Information provided:

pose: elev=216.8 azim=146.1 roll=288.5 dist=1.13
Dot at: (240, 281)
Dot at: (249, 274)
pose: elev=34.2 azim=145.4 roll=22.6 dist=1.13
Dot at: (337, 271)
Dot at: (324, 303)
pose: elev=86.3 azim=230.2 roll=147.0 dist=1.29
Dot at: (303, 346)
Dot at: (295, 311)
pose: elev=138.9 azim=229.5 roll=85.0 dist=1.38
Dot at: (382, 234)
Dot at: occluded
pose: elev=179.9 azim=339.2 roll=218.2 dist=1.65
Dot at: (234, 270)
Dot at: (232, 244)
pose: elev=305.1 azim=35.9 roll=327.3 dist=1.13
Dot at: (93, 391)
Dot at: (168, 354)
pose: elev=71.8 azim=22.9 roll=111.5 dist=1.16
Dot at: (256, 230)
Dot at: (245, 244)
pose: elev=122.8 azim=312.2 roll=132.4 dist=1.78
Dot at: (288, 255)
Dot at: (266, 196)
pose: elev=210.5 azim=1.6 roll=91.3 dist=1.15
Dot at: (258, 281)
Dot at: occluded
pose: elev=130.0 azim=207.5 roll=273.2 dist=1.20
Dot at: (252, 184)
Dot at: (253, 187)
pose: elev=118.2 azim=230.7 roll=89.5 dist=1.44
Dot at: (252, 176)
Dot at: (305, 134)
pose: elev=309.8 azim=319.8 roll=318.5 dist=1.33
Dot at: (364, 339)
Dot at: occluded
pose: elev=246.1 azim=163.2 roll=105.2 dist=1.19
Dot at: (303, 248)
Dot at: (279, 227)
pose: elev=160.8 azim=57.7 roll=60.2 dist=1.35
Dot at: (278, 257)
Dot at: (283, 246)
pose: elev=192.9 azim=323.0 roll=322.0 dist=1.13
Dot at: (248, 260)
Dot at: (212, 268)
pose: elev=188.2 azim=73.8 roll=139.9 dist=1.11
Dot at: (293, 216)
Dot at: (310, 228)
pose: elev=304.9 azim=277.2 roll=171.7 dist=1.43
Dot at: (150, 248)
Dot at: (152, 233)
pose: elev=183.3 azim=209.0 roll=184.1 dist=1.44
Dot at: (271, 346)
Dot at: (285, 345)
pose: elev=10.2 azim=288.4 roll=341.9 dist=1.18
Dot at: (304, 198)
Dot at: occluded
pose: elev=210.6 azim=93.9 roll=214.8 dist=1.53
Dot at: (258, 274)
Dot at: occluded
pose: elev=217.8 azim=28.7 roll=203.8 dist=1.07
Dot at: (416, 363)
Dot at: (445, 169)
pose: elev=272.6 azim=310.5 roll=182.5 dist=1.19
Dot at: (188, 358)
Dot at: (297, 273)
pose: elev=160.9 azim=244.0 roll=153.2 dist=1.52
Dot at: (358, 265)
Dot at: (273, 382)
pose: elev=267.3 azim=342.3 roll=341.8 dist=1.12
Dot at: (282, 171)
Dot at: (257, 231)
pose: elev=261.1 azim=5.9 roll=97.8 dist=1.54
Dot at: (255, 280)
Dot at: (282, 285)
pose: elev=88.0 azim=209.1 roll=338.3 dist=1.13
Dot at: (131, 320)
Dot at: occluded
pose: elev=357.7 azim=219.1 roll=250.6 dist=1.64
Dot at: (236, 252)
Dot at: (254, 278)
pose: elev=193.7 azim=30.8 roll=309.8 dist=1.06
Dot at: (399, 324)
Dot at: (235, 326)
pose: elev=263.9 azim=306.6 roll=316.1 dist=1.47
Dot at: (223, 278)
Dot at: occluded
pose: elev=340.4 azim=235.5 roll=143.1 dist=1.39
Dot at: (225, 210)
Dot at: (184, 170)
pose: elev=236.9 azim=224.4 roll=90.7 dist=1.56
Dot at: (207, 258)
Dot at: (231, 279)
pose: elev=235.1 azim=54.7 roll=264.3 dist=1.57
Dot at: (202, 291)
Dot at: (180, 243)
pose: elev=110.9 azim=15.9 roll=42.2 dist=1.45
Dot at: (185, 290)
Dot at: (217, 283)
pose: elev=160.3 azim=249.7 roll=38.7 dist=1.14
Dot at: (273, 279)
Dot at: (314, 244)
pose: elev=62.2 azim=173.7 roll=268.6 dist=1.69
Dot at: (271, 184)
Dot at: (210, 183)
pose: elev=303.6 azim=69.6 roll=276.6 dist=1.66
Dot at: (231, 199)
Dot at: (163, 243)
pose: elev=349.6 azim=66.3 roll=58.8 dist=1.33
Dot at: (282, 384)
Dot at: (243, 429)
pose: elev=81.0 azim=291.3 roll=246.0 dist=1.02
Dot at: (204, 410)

What is needed:
Update the material above by changing every "dist" to "distance", and leave all other lines and characters as they are.

Expected output:
pose: elev=216.8 azim=146.1 roll=288.5 distance=1.13
Dot at: (240, 281)
Dot at: (249, 274)
pose: elev=34.2 azim=145.4 roll=22.6 distance=1.13
Dot at: (337, 271)
Dot at: (324, 303)
pose: elev=86.3 azim=230.2 roll=147.0 distance=1.29
Dot at: (303, 346)
Dot at: (295, 311)
pose: elev=138.9 azim=229.5 roll=85.0 distance=1.38
Dot at: (382, 234)
Dot at: occluded
pose: elev=179.9 azim=339.2 roll=218.2 distance=1.65
Dot at: (234, 270)
Dot at: (232, 244)
pose: elev=305.1 azim=35.9 roll=327.3 distance=1.13
Dot at: (93, 391)
Dot at: (168, 354)
pose: elev=71.8 azim=22.9 roll=111.5 distance=1.16
Dot at: (256, 230)
Dot at: (245, 244)
pose: elev=122.8 azim=312.2 roll=132.4 distance=1.78
Dot at: (288, 255)
Dot at: (266, 196)
pose: elev=210.5 azim=1.6 roll=91.3 distance=1.15
Dot at: (258, 281)
Dot at: occluded
pose: elev=130.0 azim=207.5 roll=273.2 distance=1.20
Dot at: (252, 184)
Dot at: (253, 187)
pose: elev=118.2 azim=230.7 roll=89.5 distance=1.44
Dot at: (252, 176)
Dot at: (305, 134)
pose: elev=309.8 azim=319.8 roll=318.5 distance=1.33
Dot at: (364, 339)
Dot at: occluded
pose: elev=246.1 azim=163.2 roll=105.2 distance=1.19
Dot at: (303, 248)
Dot at: (279, 227)
pose: elev=160.8 azim=57.7 roll=60.2 distance=1.35
Dot at: (278, 257)
Dot at: (283, 246)
pose: elev=192.9 azim=323.0 roll=322.0 distance=1.13
Dot at: (248, 260)
Dot at: (212, 268)
pose: elev=188.2 azim=73.8 roll=139.9 distance=1.11
Dot at: (293, 216)
Dot at: (310, 228)
pose: elev=304.9 azim=277.2 roll=171.7 distance=1.43
Dot at: (150, 248)
Dot at: (152, 233)
pose: elev=183.3 azim=209.0 roll=184.1 distance=1.44
Dot at: (271, 346)
Dot at: (285, 345)
pose: elev=10.2 azim=288.4 roll=341.9 distance=1.18
Dot at: (304, 198)
Dot at: occluded
pose: elev=210.6 azim=93.9 roll=214.8 distance=1.53
Dot at: (258, 274)
Dot at: occluded
pose: elev=217.8 azim=28.7 roll=203.8 distance=1.07
Dot at: (416, 363)
Dot at: (445, 169)
pose: elev=272.6 azim=310.5 roll=182.5 distance=1.19
Dot at: (188, 358)
Dot at: (297, 273)
pose: elev=160.9 azim=244.0 roll=153.2 distance=1.52
Dot at: (358, 265)
Dot at: (273, 382)
pose: elev=267.3 azim=342.3 roll=341.8 distance=1.12
Dot at: (282, 171)
Dot at: (257, 231)
pose: elev=261.1 azim=5.9 roll=97.8 distance=1.54
Dot at: (255, 280)
Dot at: (282, 285)
pose: elev=88.0 azim=209.1 roll=338.3 distance=1.13
Dot at: (131, 320)
Dot at: occluded
pose: elev=357.7 azim=219.1 roll=250.6 distance=1.64
Dot at: (236, 252)
Dot at: (254, 278)
pose: elev=193.7 azim=30.8 roll=309.8 distance=1.06
Dot at: (399, 324)
Dot at: (235, 326)
pose: elev=263.9 azim=306.6 roll=316.1 distance=1.47
Dot at: (223, 278)
Dot at: occluded
pose: elev=340.4 azim=235.5 roll=143.1 distance=1.39
Dot at: (225, 210)
Dot at: (184, 170)
pose: elev=236.9 azim=224.4 roll=90.7 distance=1.56
Dot at: (207, 258)
Dot at: (231, 279)
pose: elev=235.1 azim=54.7 roll=264.3 distance=1.57
Dot at: (202, 291)
Dot at: (180, 243)
pose: elev=110.9 azim=15.9 roll=42.2 distance=1.45
Dot at: (185, 290)
Dot at: (217, 283)
pose: elev=160.3 azim=249.7 roll=38.7 distance=1.14
Dot at: (273, 279)
Dot at: (314, 244)
pose: elev=62.2 azim=173.7 roll=268.6 distance=1.69
Dot at: (271, 184)
Dot at: (210, 183)
pose: elev=303.6 azim=69.6 roll=276.6 distance=1.66
Dot at: (231, 199)
Dot at: (163, 243)
pose: elev=349.6 azim=66.3 roll=58.8 distance=1.33
Dot at: (282, 384)
Dot at: (243, 429)
pose: elev=81.0 azim=291.3 roll=246.0 distance=1.02
Dot at: (204, 410)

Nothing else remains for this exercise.